-- Opening Marker --

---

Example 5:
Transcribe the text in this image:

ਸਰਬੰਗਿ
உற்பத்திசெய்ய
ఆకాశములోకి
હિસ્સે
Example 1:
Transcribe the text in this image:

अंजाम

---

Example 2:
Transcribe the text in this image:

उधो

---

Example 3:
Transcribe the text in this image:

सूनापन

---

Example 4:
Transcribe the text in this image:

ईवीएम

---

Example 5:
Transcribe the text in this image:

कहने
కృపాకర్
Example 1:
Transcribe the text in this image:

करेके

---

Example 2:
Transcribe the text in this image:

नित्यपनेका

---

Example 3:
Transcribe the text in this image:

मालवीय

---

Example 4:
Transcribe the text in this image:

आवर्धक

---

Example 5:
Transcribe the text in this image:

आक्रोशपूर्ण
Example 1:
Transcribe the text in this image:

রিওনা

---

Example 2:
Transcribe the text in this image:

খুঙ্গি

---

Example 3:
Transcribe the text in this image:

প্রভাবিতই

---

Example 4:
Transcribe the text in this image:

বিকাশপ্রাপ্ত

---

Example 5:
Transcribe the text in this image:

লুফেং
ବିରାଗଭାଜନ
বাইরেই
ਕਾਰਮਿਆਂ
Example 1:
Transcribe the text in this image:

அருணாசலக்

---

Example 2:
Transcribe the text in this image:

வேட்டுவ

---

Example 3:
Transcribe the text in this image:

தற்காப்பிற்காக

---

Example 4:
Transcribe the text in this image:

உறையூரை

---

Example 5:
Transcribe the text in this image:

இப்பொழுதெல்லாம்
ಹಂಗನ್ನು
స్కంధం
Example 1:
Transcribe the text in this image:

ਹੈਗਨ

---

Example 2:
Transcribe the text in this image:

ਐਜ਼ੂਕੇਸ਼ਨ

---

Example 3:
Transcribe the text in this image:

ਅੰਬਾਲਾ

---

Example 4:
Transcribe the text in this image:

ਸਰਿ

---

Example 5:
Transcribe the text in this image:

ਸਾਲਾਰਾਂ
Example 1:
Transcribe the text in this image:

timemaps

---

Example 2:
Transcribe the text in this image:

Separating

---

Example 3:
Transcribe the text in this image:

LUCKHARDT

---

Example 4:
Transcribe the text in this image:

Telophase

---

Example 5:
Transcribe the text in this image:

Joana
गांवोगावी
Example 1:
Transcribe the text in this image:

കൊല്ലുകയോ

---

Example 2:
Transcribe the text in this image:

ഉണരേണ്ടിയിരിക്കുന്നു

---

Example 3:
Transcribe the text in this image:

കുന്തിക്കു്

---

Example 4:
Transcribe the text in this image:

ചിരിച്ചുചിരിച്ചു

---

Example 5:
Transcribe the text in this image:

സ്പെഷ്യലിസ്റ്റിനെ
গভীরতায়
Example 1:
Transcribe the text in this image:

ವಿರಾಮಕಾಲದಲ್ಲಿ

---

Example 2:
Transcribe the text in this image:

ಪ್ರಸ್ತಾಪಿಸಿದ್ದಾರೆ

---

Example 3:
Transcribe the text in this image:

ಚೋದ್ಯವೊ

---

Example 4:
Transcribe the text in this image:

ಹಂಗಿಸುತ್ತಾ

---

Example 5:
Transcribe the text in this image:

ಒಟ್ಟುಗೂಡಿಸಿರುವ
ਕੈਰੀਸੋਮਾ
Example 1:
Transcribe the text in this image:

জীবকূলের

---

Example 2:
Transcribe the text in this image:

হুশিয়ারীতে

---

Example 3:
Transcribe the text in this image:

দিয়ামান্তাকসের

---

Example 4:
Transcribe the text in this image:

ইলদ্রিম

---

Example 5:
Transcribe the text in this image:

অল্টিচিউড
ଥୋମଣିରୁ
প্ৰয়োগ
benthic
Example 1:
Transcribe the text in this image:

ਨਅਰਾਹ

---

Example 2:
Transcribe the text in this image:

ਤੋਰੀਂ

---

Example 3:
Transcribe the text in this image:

-- Closing Marker --

** WORK TO COMPLETE **
The entries above are to be output exactly as they appear.

** ANSWER BOX **
---

Example 5:
Transcribe the text in this image:

ਸਰਬੰਗਿ
உற்பத்திசெய்ய
ఆకాశములోకి
હિસ્સે
Example 1:
Transcribe the text in this image:

अंजाम

---

Example 2:
Transcribe the text in this image:

उधो

---

Example 3:
Transcribe the text in this image:

सूनापन

---

Example 4:
Transcribe the text in this image:

ईवीएम

---

Example 5:
Transcribe the text in this image:

कहने
కృపాకర్
Example 1:
Transcribe the text in this image:

करेके

---

Example 2:
Transcribe the text in this image:

नित्यपनेका

---

Example 3:
Transcribe the text in this image:

मालवीय

---

Example 4:
Transcribe the text in this image:

आवर्धक

---

Example 5:
Transcribe the text in this image:

आक्रोशपूर्ण
Example 1:
Transcribe the text in this image:

রিওনা

---

Example 2:
Transcribe the text in this image:

খুঙ্গি

---

Example 3:
Transcribe the text in this image:

প্রভাবিতই

---

Example 4:
Transcribe the text in this image:

বিকাশপ্রাপ্ত

---

Example 5:
Transcribe the text in this image:

লুফেং
ବିରାଗଭାଜନ
বাইরেই
ਕਾਰਮਿਆਂ
Example 1:
Transcribe the text in this image:

அருணாசலக்

---

Example 2:
Transcribe the text in this image:

வேட்டுவ

---

Example 3:
Transcribe the text in this image:

தற்காப்பிற்காக

---

Example 4:
Transcribe the text in this image:

உறையூரை

---

Example 5:
Transcribe the text in this image:

இப்பொழுதெல்லாம்
ಹಂಗನ್ನು
స్కంధం
Example 1:
Transcribe the text in this image:

ਹੈਗਨ

---

Example 2:
Transcribe the text in this image:

ਐਜ਼ੂਕੇਸ਼ਨ

---

Example 3:
Transcribe the text in this image:

ਅੰਬਾਲਾ

---

Example 4:
Transcribe the text in this image:

ਸਰਿ

---

Example 5:
Transcribe the text in this image:

ਸਾਲਾਰਾਂ
Example 1:
Transcribe the text in this image:

timemaps

---

Example 2:
Transcribe the text in this image:

Separating

---

Example 3:
Transcribe the text in this image:

LUCKHARDT

---

Example 4:
Transcribe the text in this image:

Telophase

---

Example 5:
Transcribe the text in this image:

Joana
गांवोगावी
Example 1:
Transcribe the text in this image:

കൊല്ലുകയോ

---

Example 2:
Transcribe the text in this image:

ഉണരേണ്ടിയിരിക്കുന്നു

---

Example 3:
Transcribe the text in this image:

കുന്തിക്കു്

---

Example 4:
Transcribe the text in this image:

ചിരിച്ചുചിരിച്ചു

---

Example 5:
Transcribe the text in this image:

സ്പെഷ്യലിസ്റ്റിനെ
গভীরতায়
Example 1:
Transcribe the text in this image:

ವಿರಾಮಕಾಲದಲ್ಲಿ

---

Example 2:
Transcribe the text in this image:

ಪ್ರಸ್ತಾಪಿಸಿದ್ದಾರೆ

---

Example 3:
Transcribe the text in this image:

ಚೋದ್ಯವೊ

---

Example 4:
Transcribe the text in this image:

ಹಂಗಿಸುತ್ತಾ

---

Example 5:
Transcribe the text in this image:

ಒಟ್ಟುಗೂಡಿಸಿರುವ
ਕੈਰੀਸੋਮਾ
Example 1:
Transcribe the text in this image:

জীবকূলের

---

Example 2:
Transcribe the text in this image:

হুশিয়ারীতে

---

Example 3:
Transcribe the text in this image:

দিয়ামান্তাকসের

---

Example 4:
Transcribe the text in this image:

ইলদ্রিম

---

Example 5:
Transcribe the text in this image:

অল্টিচিউড
ଥୋମଣିରୁ
প্ৰয়োগ
benthic
Example 1:
Transcribe the text in this image:

ਨਅਰਾਹ

---

Example 2:
Transcribe the text in this image:

ਤੋਰੀਂ

---

Example 3:
Transcribe the text in this image:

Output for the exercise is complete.